_ASSIGNED TASK 1:_
Using the passage below on the 2021–22 U.S. morning network television schedule, answer each question on its own line, marked to match.
(a) Which networks does the schedule cover?
(b) Why is MyNetworkTV left out?
(c) What do all the networks do with their Saturday morning time?
_ASSIGNED TASK 2:_
Decide whether each statement agrees with the passage below on the 2021–22 U.S. morning network television schedule. Answer yes or no, and quote the words from the passage that settle it.
(a) PBS is part of the schedule.
(b) The CW offers no network programming on Sunday mornings.
(c) The schedule runs from September 2021 to August 2022.
_ASSIGNED TASK 3:_ Pick up the passage below on the 2021–22 U.S. morning network television schedule where it ends, and write what comes next.

_SELECTED TEXT:_

----

= 2021–22 United States network television schedule (morning) =

The 2021–22 morning network television schedule for the five major English-language commercial broadcast networks in the United States covers the weekday and weekend morning hours from September 2021 to August 2022. The schedule is followed by a list per network of returning and cancelled shows from the 2020–21 season. The daytime schedules for the five major networks that offer morning programming are expected to remain consistent with the prior television season.

Affiliates fill time periods not occupied by network programs with local or syndicated programming. PBS – which offers daytime programming through a children's program block, PBS Kids – is not included, as its member television stations have local flexibility over most of their schedules and broadcast times for network shows may vary. Also not included are MyNetworkTV (as the programming service also does not offer daytime programs of any kind), and The CW Plus (as its schedule is composed mainly of syndicated reruns).

Fox doesn’t provide network programming on weekday mornings, therefore are not included in the schedule, The CW however doesn’t provide network programming on weekday and Sunday mornings, therefore are not included in the schedule. On Saturday mornings, all of the networks lease the time to outside producers to produce programming to fulfill E/I programming obligations as mandated by the FCC.

----

_DATA SUPPLIED:_
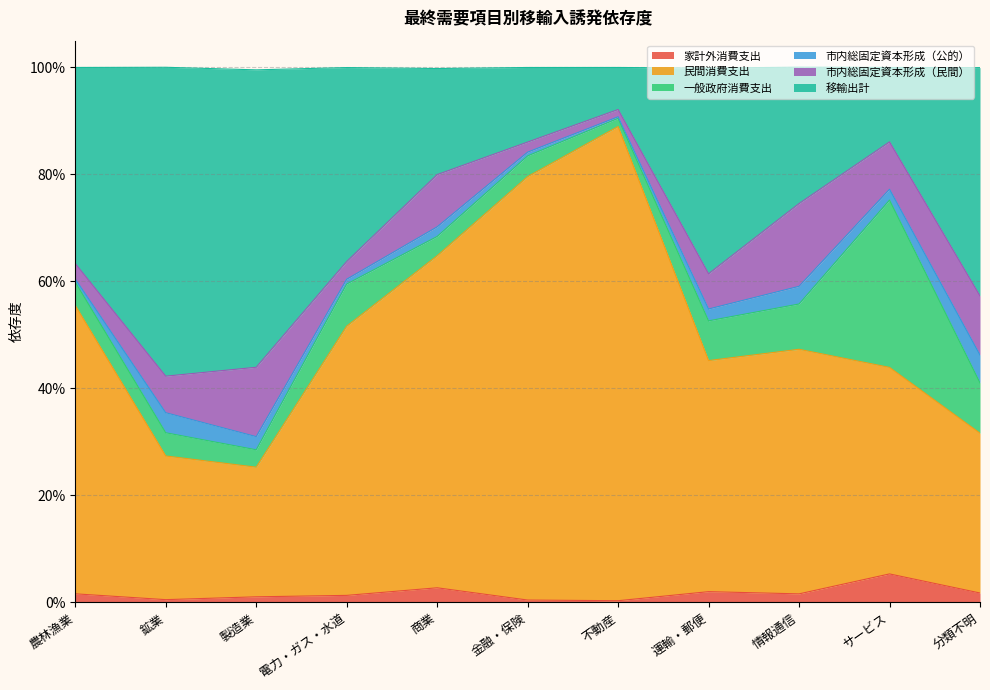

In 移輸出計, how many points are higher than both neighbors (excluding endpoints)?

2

----

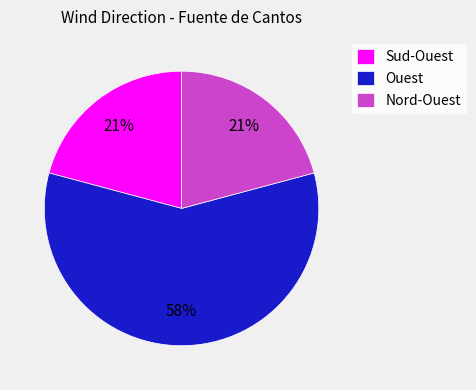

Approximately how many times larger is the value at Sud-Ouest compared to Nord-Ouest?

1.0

----

_FINAL ANSWER 1:_
(a) The five major English-language commercial broadcast networks in the United States.
(b) It does not offer daytime programs of any kind.
(c) They lease it to outside producers, who make programming that fulfills the E/I obligations the FCC mandates.

_FINAL ANSWER 2:_
(a) No: "PBS – which offers daytime programming through a children's program block, PBS Kids – is not included"
(b) Yes: "The CW however doesn’t provide network programming on weekday and Sunday mornings"
(c) Yes: "covers the weekday and weekend morning hours from September 2021 to August 2022"

_FINAL ANSWER 3:_
Beginning this season, Ion Television is completely excluded; following its acquisition by the E. W. Scripps Company in 2021, it converted to an internet-only FAST channel the following year.

==Schedule==
- New series are highlighted in bold.
- All times correspond to U.S. Eastern and Pacific Time (select shows) scheduling (except for some live sports or events). Except where affiliates slot certain programs outside their network-dictated timeslots and The CW which airs its programming block at the same time in all time zones, subtract one hour for Central, Mountain, Pacific (for selected shows), Alaska, and Hawaii-Aleutian times.
- Local schedules may differ, as affiliates have the option to pre-empt or delay network programs. Such scheduling may be limited to preemptions caused by local or national breaking news or weather coverage (which may force stations to tape delay certain programs in overnight timeslots or defer them to a co-operated station or digital subchannel in their regular timeslot) and any major sports events scheduled to air in a weekday timeslot (mainly during major holidays). Stations may air shows at other times at their preference.
- All sporting events air live in all time zones in U.S. Eastern time, with local and/or afternoon programming after game completion.

===Weekdays===

| Network |  | 7:00 a.m. | 7:30 a.m. | 8:00 a.m. | 8:30 a.m. | 9:00 a.m. | 9:30 a.m. | 10:00 a.m. | 10:30 a.m. | 11:00 a.m. | 11:30 a.m. |
|---|---|---|---|---|---|---|---|---|---|---|---|
| ABC |  | Good Morning America |  |  |  | Local and/or syndicated programming |  |  |  | The View |  |
| CBS |  | CBS Mornings |  |  |  | Local and/or syndicated programming |  | Let's Make a Deal |  | The Price Is Right |  |
| NBC |  | Today |  |  |  | Today Third Hour |  | Today with Hoda & Jenna |  | Local and/or syndicated programming |  |

Notes:
- Depending on their choice of feed, CBS stations have the option of airing Let's Make a Deal at either 10:00 a.m. or 3:00 p.m. Eastern (airtime adjusted by time zone)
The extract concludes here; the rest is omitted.